A total of 740 patients with T2DM were enrolled in this study. All of the participants were divided into tertiles according to the TIR (TIR low: ≤53%; TIR medium: 54-76%; TIR high: ≥77%). Composite Z-scores of nerve conduction velocity (CV), latency, and amplitude were calculated. The linear correlation between the TIR and composite nerve function Z-score was evaluated and risk assessment was analysed using binary logistic regression.

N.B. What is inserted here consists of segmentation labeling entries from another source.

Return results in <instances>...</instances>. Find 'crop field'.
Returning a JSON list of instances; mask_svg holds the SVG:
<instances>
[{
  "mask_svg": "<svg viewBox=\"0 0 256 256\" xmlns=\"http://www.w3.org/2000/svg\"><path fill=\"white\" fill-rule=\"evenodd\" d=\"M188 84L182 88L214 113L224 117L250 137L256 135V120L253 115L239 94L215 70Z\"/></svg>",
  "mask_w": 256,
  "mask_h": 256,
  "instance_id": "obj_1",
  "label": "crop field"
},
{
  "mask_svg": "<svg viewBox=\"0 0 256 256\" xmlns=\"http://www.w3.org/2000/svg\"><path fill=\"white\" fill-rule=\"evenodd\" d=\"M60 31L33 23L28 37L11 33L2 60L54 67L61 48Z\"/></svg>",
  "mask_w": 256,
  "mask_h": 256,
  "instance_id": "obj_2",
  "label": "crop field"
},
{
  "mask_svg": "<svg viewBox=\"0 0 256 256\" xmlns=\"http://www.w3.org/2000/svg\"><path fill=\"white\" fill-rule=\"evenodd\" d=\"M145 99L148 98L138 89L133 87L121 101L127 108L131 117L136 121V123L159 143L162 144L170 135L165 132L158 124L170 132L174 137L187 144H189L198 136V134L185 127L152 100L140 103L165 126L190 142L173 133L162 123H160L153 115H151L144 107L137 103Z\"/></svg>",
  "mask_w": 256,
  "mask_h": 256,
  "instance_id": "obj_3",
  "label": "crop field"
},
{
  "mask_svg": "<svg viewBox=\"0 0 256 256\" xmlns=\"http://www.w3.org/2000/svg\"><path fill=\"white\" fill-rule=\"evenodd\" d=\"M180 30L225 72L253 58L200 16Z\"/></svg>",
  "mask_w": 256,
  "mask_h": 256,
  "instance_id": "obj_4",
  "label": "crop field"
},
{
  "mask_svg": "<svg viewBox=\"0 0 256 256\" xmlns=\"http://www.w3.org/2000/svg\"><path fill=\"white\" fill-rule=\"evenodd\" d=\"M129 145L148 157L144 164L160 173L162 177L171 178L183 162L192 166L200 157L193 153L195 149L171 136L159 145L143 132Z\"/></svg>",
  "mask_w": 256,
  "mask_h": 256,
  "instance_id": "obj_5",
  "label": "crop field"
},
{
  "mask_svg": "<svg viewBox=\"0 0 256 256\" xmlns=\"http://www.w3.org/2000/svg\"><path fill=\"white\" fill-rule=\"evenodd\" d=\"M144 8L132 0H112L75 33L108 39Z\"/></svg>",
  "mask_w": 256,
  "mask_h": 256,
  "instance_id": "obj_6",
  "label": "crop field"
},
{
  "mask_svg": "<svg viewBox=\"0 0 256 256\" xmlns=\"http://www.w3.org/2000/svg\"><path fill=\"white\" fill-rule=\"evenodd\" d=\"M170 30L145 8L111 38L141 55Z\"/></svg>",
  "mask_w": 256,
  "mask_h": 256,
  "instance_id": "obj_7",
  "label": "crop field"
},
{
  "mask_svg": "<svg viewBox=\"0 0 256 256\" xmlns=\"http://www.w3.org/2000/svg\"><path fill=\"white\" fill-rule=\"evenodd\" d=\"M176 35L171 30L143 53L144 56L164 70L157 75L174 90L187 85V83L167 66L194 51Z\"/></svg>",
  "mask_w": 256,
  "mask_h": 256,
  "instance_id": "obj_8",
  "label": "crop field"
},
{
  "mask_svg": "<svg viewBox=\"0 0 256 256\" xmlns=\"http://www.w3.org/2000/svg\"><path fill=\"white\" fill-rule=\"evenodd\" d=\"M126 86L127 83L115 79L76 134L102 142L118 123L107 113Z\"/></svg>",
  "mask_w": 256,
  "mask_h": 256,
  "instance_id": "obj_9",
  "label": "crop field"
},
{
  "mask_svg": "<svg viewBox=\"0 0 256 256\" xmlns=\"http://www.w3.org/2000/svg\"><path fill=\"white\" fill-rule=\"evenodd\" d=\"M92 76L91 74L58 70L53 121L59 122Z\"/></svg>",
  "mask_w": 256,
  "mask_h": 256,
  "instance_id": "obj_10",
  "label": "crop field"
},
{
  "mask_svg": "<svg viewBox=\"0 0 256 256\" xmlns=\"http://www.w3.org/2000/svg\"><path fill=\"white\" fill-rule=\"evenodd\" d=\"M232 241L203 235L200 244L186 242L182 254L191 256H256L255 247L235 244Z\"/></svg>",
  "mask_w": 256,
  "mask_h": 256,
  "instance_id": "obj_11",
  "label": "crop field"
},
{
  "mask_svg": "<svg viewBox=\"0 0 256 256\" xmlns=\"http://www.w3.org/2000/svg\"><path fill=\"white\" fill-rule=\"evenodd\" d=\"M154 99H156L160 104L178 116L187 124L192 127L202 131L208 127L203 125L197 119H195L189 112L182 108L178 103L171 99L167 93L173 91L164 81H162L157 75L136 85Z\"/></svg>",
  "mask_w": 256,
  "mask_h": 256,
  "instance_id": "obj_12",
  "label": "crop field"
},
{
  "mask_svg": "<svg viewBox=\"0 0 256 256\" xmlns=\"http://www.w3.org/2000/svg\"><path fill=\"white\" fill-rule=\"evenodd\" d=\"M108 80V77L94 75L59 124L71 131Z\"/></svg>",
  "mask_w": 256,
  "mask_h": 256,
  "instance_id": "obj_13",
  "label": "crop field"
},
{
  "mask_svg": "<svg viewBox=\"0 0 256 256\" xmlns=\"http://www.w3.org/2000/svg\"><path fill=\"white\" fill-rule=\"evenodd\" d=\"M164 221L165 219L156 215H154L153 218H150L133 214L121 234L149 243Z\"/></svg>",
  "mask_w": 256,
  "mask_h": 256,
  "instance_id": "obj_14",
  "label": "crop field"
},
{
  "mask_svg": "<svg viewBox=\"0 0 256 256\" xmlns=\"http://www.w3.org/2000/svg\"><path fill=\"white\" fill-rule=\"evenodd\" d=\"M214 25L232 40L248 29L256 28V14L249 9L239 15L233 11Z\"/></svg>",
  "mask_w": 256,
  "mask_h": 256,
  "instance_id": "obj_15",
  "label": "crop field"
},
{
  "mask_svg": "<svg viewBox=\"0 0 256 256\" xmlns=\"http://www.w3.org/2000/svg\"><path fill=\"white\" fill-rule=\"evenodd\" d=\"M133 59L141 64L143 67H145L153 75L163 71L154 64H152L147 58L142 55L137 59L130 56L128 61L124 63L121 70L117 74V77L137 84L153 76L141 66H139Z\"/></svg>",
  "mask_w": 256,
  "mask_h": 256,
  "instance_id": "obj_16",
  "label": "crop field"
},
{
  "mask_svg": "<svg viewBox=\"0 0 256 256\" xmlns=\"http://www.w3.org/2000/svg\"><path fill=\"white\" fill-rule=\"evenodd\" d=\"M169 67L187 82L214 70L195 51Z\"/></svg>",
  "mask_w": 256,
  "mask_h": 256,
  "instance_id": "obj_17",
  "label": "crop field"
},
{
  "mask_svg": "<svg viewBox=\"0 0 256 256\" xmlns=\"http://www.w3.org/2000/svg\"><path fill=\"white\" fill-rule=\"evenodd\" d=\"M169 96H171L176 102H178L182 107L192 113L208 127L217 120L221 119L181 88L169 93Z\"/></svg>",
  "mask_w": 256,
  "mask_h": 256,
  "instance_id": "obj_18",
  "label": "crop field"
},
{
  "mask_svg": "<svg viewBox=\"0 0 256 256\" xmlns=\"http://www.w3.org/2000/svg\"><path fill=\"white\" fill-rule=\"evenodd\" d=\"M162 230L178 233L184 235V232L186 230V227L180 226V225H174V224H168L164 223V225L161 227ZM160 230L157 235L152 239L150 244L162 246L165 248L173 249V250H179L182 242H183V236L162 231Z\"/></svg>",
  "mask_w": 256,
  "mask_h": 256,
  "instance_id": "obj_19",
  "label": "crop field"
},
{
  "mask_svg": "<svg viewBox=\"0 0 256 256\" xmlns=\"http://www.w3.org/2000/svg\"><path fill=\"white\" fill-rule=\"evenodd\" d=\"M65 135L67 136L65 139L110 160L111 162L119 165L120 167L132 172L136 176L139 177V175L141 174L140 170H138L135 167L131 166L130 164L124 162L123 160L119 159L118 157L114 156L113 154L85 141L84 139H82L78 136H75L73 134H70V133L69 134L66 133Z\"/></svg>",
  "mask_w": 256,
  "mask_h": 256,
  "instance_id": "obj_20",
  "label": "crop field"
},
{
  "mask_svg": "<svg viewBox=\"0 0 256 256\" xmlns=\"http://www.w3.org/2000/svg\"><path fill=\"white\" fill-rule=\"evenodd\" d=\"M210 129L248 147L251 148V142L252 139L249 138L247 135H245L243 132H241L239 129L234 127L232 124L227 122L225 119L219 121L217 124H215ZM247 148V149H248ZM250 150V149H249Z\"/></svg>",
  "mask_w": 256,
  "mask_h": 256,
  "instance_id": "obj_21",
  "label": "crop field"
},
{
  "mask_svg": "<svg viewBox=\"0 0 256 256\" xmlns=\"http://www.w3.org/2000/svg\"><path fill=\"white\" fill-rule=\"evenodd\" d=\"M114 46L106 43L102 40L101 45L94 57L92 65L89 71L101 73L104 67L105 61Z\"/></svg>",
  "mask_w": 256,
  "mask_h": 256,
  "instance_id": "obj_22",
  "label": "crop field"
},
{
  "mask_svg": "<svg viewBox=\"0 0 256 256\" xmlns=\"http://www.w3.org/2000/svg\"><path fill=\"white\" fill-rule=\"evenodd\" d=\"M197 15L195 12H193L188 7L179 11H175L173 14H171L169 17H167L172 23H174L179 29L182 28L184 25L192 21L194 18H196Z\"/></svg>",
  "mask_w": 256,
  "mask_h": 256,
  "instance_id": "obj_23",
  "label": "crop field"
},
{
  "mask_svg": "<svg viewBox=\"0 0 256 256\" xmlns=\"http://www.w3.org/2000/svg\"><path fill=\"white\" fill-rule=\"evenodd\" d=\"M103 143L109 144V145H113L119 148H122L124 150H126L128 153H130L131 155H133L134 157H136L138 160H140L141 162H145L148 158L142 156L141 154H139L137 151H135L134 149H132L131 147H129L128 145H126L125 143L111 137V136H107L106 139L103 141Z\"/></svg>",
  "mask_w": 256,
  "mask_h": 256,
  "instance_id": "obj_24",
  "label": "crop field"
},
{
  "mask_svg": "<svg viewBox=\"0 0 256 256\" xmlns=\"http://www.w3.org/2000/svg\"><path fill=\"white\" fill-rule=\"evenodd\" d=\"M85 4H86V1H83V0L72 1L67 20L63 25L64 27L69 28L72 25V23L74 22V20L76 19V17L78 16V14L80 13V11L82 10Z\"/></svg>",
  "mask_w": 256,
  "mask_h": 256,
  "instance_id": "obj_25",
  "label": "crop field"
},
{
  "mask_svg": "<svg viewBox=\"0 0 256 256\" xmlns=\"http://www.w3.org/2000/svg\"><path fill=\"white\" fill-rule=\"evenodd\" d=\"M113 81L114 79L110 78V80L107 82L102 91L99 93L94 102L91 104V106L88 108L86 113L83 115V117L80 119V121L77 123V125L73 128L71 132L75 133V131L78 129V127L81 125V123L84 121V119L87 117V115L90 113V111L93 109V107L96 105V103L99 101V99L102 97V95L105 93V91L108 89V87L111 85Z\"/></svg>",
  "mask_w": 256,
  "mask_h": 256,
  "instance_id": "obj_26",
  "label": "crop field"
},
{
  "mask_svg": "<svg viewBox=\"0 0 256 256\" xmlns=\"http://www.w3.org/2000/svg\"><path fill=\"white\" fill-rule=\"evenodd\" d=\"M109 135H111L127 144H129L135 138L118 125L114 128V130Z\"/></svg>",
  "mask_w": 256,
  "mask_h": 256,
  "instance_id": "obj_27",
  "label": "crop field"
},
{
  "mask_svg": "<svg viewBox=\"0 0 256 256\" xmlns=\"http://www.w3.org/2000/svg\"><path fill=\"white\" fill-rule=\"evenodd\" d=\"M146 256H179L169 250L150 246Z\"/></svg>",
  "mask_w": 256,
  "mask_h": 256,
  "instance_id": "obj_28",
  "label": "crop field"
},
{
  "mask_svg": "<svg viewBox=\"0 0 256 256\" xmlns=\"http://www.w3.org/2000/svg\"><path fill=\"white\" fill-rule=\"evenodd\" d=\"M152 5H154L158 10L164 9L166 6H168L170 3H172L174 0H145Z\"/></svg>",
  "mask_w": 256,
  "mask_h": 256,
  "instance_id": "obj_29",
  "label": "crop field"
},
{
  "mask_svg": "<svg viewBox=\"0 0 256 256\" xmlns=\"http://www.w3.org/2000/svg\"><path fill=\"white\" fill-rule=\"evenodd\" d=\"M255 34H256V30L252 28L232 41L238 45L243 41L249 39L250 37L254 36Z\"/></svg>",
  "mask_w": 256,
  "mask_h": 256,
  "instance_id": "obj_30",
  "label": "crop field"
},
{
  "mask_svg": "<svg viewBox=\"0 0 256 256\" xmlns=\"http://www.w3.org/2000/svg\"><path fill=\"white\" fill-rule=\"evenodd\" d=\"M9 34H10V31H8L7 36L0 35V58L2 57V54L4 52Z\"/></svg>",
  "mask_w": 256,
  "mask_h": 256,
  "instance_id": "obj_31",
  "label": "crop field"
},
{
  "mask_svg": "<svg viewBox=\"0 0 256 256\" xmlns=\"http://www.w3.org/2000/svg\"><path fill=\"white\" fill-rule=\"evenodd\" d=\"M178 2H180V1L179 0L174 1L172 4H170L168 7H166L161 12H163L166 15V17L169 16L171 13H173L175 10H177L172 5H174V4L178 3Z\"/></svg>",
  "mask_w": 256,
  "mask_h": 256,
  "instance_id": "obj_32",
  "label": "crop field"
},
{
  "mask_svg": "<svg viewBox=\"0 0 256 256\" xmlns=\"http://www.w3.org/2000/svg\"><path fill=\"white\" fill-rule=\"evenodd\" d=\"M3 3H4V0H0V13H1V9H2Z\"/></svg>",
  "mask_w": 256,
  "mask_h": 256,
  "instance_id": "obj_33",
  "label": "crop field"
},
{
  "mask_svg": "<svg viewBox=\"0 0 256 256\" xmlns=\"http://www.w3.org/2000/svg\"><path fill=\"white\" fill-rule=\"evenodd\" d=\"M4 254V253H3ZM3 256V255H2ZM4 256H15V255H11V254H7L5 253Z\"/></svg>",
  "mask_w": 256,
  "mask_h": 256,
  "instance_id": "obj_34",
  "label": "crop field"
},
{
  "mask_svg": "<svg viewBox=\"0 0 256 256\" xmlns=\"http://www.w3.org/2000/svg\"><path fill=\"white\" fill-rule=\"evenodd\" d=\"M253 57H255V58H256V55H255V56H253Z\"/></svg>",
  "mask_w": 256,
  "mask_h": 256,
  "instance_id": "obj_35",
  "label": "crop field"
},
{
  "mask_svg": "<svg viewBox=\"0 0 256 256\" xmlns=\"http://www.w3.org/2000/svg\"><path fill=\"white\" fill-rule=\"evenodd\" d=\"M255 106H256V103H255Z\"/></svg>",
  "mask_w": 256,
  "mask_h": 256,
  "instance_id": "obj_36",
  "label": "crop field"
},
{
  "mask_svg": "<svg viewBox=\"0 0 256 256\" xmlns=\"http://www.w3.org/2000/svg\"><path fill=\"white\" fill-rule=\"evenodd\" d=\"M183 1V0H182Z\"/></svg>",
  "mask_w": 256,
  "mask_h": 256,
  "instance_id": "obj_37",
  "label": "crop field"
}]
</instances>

The composite Z-score of the CV and amplitude increased with higher TIR and the composite Z-score of latency significantly decreased as the TIR tertiles increased (all P trend＜0.05). After adjusting for age, diabetes duration, height, weight and other confounding factors, higher TIR was associated with a higher composite Z-score of CV (β=0.230, P＜0.001), amplitude (β=0.099, P=0.010), and lower composite Z-score of latency (β=-0.172, P＜0.001). The risk of TIR tertiles and low composite Z-score of CV remained significant even after adjustment of HbA1c (TIR medium: OR=0.48, P=0.001; TIR high: OR=0.41, P＜0.001).
Higher TIR tertiles were independently associated with better peripheral nerve function. CGM-derived TIR may be a promising approach to screen patients for further assessment of possible diabetic peripheral neuropathy.